§ Exercise brief: Retype, exactly as they stand, the lines from the start of the data to the line that contains "ring tip: (939, 892)", both ends included. Leave the pictures out.
*** Source information Section Begins ***
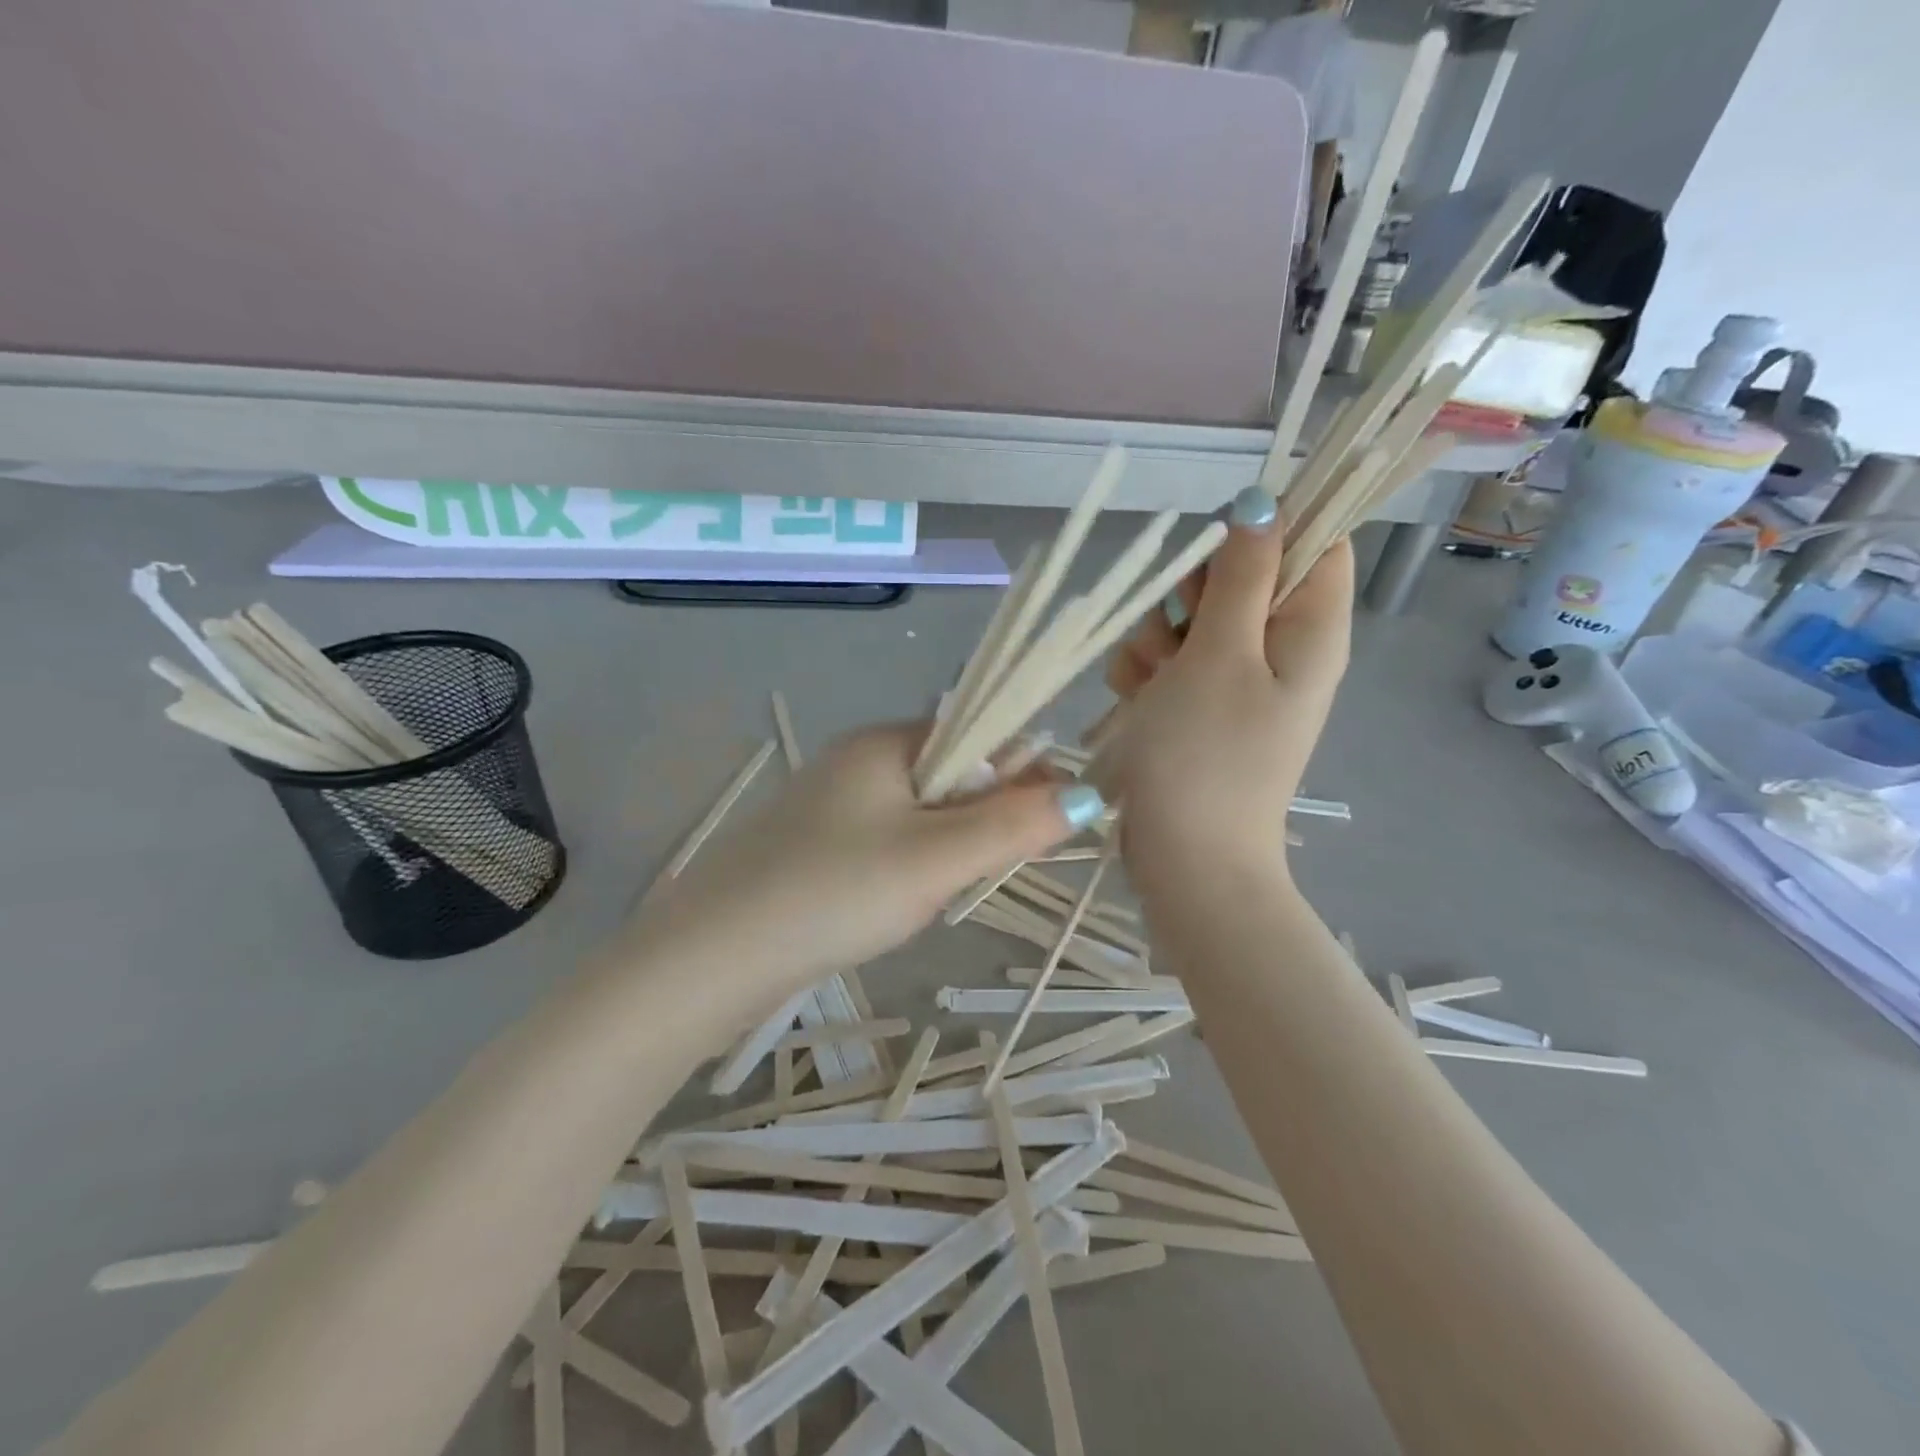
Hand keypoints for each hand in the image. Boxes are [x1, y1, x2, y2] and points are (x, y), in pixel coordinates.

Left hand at [635, 724, 1102, 995]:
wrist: (714, 957)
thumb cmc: (835, 892)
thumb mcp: (937, 859)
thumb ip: (1014, 824)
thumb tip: (1088, 792)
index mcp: (886, 742)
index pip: (977, 733)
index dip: (1023, 768)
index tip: (1057, 816)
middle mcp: (858, 759)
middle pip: (952, 772)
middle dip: (984, 814)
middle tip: (984, 870)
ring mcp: (831, 803)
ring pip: (921, 811)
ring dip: (949, 845)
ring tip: (939, 892)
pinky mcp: (816, 844)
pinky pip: (887, 840)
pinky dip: (912, 864)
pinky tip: (902, 901)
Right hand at [1101, 490, 1352, 874]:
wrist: (1186, 859)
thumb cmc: (1205, 755)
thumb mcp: (1220, 654)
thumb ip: (1242, 575)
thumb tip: (1264, 503)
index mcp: (1310, 628)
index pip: (1315, 540)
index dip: (1266, 529)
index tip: (1215, 552)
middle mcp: (1281, 647)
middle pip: (1240, 575)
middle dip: (1190, 592)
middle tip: (1175, 632)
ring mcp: (1236, 678)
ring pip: (1191, 616)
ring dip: (1157, 635)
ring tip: (1151, 680)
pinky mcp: (1199, 704)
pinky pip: (1169, 658)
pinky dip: (1147, 669)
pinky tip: (1136, 697)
*** Source information Section Ends ***
§ Solution to the problem:
Hand keypoints for each hand in the image. Boxes are [x1, y1, x2, y2] and points are (x, y), in pixel coordinates.

Left hand at [635, 724, 1102, 995]:
wrist: (714, 957)
thumb cmc: (835, 892)
thumb mcp: (937, 859)
thumb ip: (1014, 824)
thumb tip: (1088, 792)
index mcp: (886, 742)
index pip: (977, 733)
index dip: (1023, 768)
index tip: (1057, 816)
middle mcp: (858, 759)
middle pip: (952, 772)
middle dip: (984, 814)
middle tip: (984, 870)
ring mcp: (831, 803)
ring pip: (921, 811)
ring dip: (949, 845)
ring tip: (939, 892)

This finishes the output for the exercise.